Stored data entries
·····

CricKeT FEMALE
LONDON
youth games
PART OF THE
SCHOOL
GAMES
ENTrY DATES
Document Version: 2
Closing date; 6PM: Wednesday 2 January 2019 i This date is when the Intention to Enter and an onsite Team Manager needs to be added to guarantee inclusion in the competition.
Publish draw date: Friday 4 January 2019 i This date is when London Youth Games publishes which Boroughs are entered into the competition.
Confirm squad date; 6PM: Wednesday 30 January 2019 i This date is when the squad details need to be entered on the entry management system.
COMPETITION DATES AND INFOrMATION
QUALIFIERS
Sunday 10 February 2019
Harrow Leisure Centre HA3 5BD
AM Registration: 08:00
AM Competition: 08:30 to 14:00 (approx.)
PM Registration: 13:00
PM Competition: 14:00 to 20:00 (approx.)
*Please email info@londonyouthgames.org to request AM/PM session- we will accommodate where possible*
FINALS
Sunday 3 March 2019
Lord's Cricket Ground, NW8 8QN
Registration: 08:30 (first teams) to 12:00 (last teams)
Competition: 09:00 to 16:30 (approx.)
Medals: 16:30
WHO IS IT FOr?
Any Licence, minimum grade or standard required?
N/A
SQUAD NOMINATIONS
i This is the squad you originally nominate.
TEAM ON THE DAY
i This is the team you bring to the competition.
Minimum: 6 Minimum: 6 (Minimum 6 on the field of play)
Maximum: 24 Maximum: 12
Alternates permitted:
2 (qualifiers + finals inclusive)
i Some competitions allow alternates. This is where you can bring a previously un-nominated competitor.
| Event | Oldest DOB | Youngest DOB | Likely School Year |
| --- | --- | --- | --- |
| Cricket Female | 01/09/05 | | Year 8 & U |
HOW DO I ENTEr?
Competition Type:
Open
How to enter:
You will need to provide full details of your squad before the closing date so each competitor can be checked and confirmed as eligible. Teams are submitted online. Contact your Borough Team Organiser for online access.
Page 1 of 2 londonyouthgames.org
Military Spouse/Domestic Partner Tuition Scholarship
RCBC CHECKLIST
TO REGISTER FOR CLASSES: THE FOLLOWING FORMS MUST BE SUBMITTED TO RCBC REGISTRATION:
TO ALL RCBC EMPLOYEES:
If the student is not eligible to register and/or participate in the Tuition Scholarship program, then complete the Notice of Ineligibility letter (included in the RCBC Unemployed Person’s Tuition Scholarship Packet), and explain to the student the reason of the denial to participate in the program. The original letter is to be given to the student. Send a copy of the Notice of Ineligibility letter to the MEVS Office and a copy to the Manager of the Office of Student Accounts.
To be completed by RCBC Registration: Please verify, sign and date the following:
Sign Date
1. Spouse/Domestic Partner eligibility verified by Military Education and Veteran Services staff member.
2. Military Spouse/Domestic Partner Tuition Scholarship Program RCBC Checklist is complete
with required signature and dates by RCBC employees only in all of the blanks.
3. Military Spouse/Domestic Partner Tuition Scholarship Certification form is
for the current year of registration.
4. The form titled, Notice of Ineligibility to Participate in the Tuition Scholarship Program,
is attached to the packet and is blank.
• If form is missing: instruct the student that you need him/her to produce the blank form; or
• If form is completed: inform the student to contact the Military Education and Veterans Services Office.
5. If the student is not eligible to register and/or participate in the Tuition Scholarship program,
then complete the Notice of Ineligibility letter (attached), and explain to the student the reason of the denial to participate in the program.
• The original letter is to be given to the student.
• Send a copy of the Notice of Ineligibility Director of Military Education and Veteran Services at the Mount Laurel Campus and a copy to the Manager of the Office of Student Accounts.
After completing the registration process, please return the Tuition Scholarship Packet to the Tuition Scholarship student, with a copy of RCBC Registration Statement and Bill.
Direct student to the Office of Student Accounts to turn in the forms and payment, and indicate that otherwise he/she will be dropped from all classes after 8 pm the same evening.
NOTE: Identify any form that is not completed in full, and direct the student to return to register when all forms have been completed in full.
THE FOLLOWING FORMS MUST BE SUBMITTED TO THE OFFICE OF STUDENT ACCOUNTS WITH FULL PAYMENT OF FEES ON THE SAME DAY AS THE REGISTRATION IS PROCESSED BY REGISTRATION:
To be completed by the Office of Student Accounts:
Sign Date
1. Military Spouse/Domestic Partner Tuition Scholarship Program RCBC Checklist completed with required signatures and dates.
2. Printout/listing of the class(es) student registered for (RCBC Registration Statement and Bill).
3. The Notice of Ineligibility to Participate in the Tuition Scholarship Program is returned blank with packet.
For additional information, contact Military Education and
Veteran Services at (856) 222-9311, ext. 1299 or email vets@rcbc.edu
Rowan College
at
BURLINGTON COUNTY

·····

■ **WHAT IS NEEDED**: For every line above with the word "letter" in it, make a copy.

■ **RESPONSE TO THIS EXERCISE**:
If the student is not eligible to register and/or participate in the Tuition Scholarship program, then complete the Notice of Ineligibility letter (included in the RCBC Unemployed Person’s Tuition Scholarship Packet), and explain to the student the reason of the denial to participate in the program. The original letter is to be given to the student. Send a copy of the Notice of Ineligibility letter to the MEVS Office and a copy to the Manager of the Office of Student Accounts.
then complete the Notice of Ineligibility letter (attached), and explain to the student the reason of the denial to participate in the program.
• The original letter is to be given to the student.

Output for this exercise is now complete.